EXERCISE INPUT
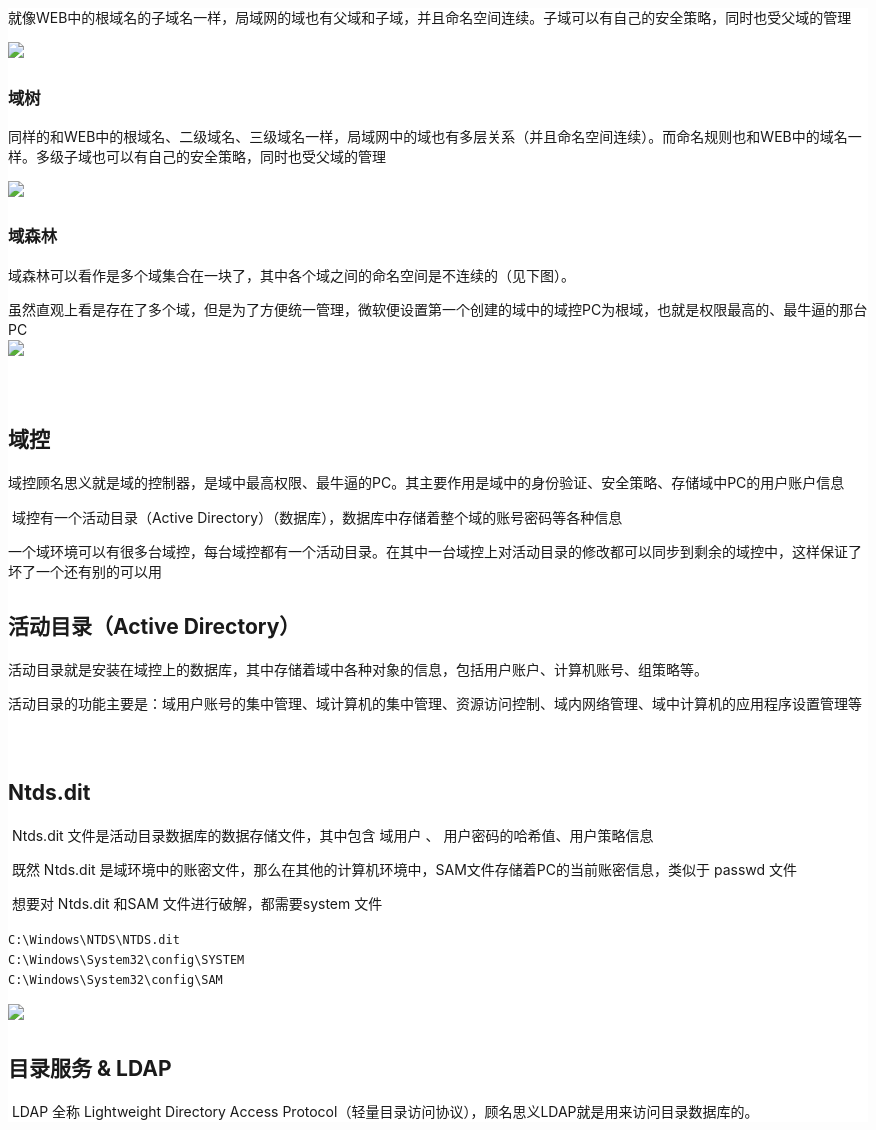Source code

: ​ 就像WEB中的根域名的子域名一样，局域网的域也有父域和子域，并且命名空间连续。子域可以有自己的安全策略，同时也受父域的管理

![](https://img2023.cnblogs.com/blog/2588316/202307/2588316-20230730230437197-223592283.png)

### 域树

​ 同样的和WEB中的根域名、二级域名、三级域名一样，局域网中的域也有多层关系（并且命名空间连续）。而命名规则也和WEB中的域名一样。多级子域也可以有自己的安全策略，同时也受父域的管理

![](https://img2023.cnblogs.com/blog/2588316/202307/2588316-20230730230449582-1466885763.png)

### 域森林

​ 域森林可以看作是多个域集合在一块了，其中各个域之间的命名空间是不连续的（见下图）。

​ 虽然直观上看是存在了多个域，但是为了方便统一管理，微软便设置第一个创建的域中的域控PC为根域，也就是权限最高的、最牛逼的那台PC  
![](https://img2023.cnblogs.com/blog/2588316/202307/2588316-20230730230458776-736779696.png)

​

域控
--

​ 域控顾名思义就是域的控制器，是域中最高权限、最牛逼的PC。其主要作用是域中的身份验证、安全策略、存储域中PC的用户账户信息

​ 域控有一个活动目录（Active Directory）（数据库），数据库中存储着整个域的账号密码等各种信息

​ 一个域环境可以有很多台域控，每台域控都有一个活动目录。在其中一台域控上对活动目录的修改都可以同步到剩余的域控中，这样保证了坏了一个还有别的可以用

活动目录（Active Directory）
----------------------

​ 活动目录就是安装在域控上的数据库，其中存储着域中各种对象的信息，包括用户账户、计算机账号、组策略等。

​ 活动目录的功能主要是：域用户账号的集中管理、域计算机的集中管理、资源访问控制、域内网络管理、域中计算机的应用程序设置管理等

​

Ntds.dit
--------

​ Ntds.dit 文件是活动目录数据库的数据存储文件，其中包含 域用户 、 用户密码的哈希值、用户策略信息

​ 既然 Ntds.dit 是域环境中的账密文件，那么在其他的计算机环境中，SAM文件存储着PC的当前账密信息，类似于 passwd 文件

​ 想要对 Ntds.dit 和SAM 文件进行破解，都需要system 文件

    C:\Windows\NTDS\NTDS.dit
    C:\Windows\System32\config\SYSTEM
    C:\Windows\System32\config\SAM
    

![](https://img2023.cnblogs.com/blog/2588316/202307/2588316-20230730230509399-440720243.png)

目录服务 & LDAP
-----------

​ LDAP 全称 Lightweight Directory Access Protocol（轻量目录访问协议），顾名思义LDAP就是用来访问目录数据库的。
==
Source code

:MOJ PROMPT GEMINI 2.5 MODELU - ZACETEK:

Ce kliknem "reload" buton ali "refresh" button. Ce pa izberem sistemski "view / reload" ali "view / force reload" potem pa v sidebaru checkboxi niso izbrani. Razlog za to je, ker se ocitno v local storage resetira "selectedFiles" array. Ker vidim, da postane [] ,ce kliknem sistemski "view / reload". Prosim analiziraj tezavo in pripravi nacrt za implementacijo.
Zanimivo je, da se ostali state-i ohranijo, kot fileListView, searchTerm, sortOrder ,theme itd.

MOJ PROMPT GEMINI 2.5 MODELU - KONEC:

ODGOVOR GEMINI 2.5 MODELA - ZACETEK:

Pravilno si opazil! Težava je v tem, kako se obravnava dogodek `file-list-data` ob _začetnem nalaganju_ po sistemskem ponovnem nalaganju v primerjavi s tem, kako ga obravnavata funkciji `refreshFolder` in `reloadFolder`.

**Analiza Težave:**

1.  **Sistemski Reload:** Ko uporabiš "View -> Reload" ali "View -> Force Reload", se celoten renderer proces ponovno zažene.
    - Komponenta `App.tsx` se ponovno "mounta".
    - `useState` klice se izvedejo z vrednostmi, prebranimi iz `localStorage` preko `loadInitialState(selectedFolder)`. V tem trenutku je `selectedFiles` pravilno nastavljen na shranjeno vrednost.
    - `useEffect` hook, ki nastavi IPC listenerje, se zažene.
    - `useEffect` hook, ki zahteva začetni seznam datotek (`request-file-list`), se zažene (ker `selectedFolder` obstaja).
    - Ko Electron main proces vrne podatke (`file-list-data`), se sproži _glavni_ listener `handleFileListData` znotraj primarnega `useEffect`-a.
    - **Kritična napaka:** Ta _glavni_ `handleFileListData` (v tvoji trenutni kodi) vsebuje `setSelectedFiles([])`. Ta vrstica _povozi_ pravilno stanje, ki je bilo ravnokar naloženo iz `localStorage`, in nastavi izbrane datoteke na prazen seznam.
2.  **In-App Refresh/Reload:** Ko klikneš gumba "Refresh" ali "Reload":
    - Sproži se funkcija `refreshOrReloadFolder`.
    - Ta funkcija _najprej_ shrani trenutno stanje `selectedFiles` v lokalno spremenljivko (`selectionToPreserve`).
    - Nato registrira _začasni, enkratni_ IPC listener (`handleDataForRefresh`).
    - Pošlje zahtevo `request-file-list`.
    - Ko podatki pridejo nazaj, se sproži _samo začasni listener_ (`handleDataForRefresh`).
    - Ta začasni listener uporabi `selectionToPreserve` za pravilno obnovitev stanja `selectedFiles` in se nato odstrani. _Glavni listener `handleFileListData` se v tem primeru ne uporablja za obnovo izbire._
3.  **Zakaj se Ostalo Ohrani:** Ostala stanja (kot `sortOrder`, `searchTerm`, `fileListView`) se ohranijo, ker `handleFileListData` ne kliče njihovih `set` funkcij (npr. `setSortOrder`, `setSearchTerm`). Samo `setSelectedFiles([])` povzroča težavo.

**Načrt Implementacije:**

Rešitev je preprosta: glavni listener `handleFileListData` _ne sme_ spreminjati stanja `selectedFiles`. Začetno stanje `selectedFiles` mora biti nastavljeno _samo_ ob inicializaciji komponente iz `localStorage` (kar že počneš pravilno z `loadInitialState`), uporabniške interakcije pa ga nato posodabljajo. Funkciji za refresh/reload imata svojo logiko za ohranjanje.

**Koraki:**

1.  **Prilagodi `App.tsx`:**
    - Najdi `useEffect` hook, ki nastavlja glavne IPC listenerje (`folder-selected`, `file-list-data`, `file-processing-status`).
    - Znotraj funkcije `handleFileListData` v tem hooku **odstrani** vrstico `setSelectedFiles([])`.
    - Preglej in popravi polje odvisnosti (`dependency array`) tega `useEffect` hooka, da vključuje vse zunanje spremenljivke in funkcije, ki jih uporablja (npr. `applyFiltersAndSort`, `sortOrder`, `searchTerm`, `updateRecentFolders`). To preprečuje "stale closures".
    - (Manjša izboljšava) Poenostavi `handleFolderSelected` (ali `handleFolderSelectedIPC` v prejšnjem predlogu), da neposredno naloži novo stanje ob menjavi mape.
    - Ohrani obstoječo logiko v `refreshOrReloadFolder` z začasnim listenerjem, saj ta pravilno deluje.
* * *
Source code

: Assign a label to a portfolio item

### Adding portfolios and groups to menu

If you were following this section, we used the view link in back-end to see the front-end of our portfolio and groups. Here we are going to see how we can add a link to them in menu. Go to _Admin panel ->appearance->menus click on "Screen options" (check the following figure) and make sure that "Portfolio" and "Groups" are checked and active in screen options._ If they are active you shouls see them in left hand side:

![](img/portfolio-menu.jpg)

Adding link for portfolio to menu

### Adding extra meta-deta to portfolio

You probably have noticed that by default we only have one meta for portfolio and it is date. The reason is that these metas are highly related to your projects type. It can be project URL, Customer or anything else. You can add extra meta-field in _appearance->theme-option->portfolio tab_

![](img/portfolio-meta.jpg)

TO-DO ITEM
Taking the records above, retype every line from the one with "na shranjeno vrednost." down to the one with "- **Kritična napaka:**", exactly and with nothing else.

RESULT FOR THIS EXERCISE
    - `useState` klice se izvedejo z vrednostmi, prebranimi iz `localStorage` preko `loadInitialState(selectedFolder)`. V tem trenutku je `selectedFiles` pravilno nastavljen na shranjeno vrednost.
    - `useEffect` hook, ki nastavi IPC listenerje, se zažene.
    - `useEffect` hook, ki zahteva začetni seznam datotek (`request-file-list`), se zažene (ker `selectedFolder` obstaja).
    - Ko Electron main proces vrne podatke (`file-list-data`), se sproži _glavni_ listener `handleFileListData` znotraj primarnega `useEffect`-a.
    - **Kritična napaka:** Ta _glavni_ `handleFileListData` (v tvoji trenutni kodi) vsebuje `setSelectedFiles([])`. Ta vrstica _povozi_ pravilno stanje, ki je bilo ravnokar naloženo iz `localStorage`, in nastavi izbrane datoteke na prazen seznam.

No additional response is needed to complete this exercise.